*Task instructions:*
**A.** In the entries, rewrite the lines starting with the line containing "right wrist: (676, 720, -14)" and going on through the line containing "right hip: (750, 664, -6)", changing each "hip" to "hip joint" and leaving everything else as it is. Return only those lines.
**B.** Continue the passage on the NLIS map data bases from the point where it ends.

The category of the features has four classes. Table 2 shows the catalog of the first class used in the NLIS data bases.

Table 2 The catalog of the first feature class used in the NLIS map data bases.
1-------Surveying Control Point
2-------Hydrography
3-------residence
4-------transportation
5-------Pipe Line and City wall
6-------Topography (Terrain)
7-------Boundary
8------Vegetation
9------Others

The data in the NLIS map data bases are divided into several layers according to different classes and different geometric characteristics. An attribute code in the NLIS map data base is composed of three distinct subfields: a belongingness code, a category code and an identify code.

The belongingness code presented as five characters identifies the organization to which the data belongs.

The category code presented as six alphanumeric characters identifies the category to which the element belongs. It is structured as follows:


The identify code presented as six alphanumeric characters is only used to describe major features , such as cities and boundaries with political level equal to and higher than country, rail-way main road main river and lake. The tag in the category code indicates if there is an identify code for a certain element.

2. Data description Forms
To make the data base develop in an orderly way and to provide detailed information about data to users to evaluate the fitness for a particular use, the two kinds of data description forms are designed.

One is the overall form of the data source. It consists of the basic information of the map sheet, such as the name and number of the map, starting and ending latitude and longitude, the organization and dates of the map compilation and publication, the source material used to

Compile this map, the parameters of the projection, the size of the neat and diagonal lines, the number of layers of this map, and so on. another one is the form of data lineage in a layer. it should be filled one form for each layer of a map sheet. each one consists of the name and number of the layer, the data contents, the operator name and date for each data structuring, attribute assigning, data quality controlling, edge matching, coordinate converting, data updating, the quality evaluation, the coordinate converting coefficients, and other descriptions. These forms should be filled from the beginning to the end in the map data base development.

3. The design of the Digital Elevation Model (DEM)
Based on more than 10,000 sheets of topographic maps at the scales of 1:50,000 and 1:100,000, elevations of those points at the intersection of latitude and longitude lines are captured, to form a DEM for the whole country with 1:1,000,000-scale accuracy. The cell size in 28” . 125 * 18” 750 (latitude difference * longitude difference) . It approximates to 600m * 500m near 55 degrees north, 600m* 650m near 40 degrees north and 600m*800m near 20 degrees north. The elevation error allowed is less than 10m on the ground . The mean square error of elevation interpolation from the DEM is 75m in high mountains, 20m in lower mountains or hills, 1m in plains . The total number of points is about 25,000,000. the application of the DEM will be mentioned later in the paper.

*Data:*
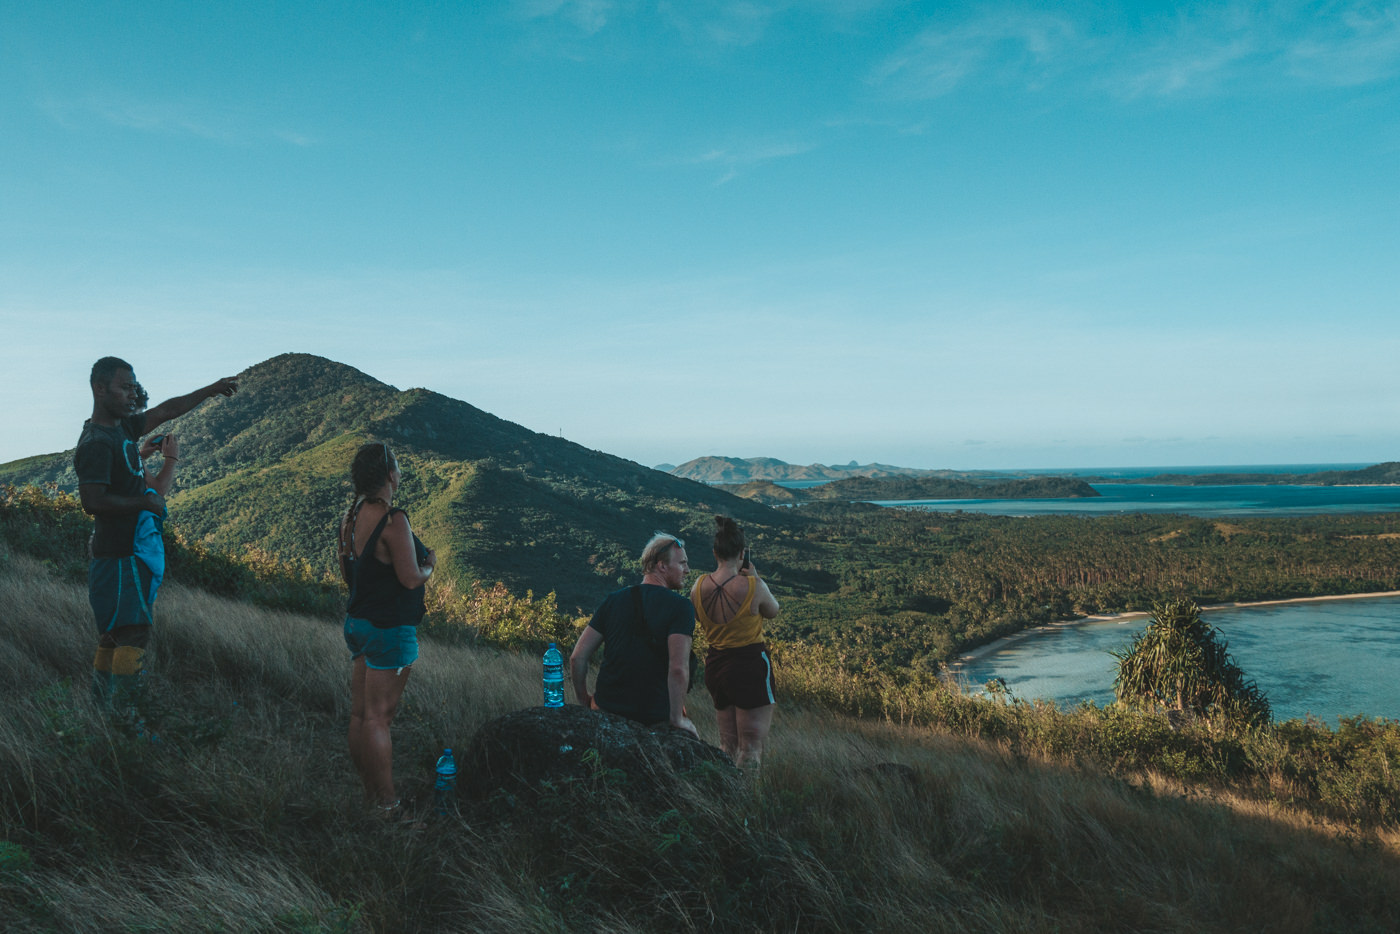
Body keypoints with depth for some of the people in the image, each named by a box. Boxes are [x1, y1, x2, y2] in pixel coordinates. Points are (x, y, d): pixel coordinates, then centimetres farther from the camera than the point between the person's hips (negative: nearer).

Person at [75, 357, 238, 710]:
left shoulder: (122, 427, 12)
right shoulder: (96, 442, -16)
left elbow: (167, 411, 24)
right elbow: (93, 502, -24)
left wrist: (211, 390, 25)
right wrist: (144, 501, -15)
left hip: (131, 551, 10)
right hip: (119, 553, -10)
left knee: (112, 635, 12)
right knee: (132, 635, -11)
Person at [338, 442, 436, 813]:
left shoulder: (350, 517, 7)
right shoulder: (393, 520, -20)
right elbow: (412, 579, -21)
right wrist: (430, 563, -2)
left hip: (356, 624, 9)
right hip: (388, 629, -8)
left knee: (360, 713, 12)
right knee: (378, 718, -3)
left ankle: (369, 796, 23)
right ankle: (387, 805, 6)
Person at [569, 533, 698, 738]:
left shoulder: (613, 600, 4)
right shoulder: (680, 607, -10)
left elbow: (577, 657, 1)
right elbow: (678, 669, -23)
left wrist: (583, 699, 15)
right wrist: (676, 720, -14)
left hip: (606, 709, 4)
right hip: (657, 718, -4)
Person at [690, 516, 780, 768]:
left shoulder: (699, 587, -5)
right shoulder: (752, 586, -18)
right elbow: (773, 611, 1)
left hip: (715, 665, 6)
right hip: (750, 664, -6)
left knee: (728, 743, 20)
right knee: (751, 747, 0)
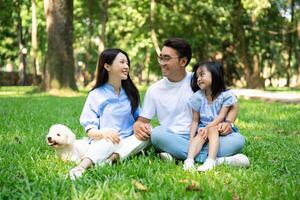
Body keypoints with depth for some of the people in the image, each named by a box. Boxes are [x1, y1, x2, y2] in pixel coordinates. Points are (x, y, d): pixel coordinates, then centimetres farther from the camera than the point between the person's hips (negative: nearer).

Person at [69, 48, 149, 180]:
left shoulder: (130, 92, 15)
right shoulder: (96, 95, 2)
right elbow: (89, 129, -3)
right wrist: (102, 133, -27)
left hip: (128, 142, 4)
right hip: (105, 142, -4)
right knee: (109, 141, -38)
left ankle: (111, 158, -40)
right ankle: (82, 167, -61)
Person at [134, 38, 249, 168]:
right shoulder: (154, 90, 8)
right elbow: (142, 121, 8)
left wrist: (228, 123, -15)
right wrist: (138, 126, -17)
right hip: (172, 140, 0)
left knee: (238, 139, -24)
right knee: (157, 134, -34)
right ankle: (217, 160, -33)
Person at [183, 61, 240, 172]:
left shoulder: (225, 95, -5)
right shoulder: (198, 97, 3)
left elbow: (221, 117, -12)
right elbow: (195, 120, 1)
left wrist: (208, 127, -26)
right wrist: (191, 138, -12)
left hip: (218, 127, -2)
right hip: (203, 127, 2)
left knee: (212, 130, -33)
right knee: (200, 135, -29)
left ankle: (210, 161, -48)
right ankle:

*Results for the exercise:*
**A.**
right wrist: (676, 720, -14)
left hip joint: (606, 709, 4)
right hip joint: (657, 718, -4)
Person at [690, 516, 780, 768]:
left shoulder: (699, 587, -5)
right shoulder: (752, 586, -18)
right elbow: (773, 611, 1)
left hip joint: (715, 665, 6)
right hip joint: (750, 664, -6)

**B.**
4. Data Capturing and Editing
The positive films which are directly copied from the safety copies of 1:1,000,000-scale map sheets are used as data sources right now. The data captured from field surveying,photogrammetry and image processing will be sources as well.

The data are either manually digitized using the Calcomp 9100 digitizer with a resolution of 0.025mm and an absolute accuracy of 0.2m, or are scanned on the Textronix 4991 scanner. Normally hydrography and contours are scanned, while other features are manually digitized.

Data capturing has to meet following requirements:
  1. Keep the location of the symbol center for a point feature;
  2. Keep continuity for linear features;
  3. Form completely closed polygons for area features;
  4. When an object has two or more attributecodes, for instance, a boundary on a section of river, it is only digitizedonce with a special attribute value;
  5. For manually digitizing, the positional error should be less than 0.2mm.The distance between adjacent two vertex point on curve lines should be less than 0.5- 0.8 mm and the bigger the curvature is, the shorter the distance.
  6. For scanning data, the noises and some useless data, such as too narrow double lines, too small polygons have to be removed scanned data. Then additional manual digitizing for a part of features is usually needed.
Based on data testing and correction, the data topology is structured and some editing is made including pseudo nodes removing, polygon labeling and attribute coding.

For different features, the different attribute tables have been designed. Each table includes several attribute items and each item consist of the item name, input-width, output-width and type. The following three items are the same on all of tables : inner –ID , category code and identify code. Tables 3 and 4 are examples of such tables.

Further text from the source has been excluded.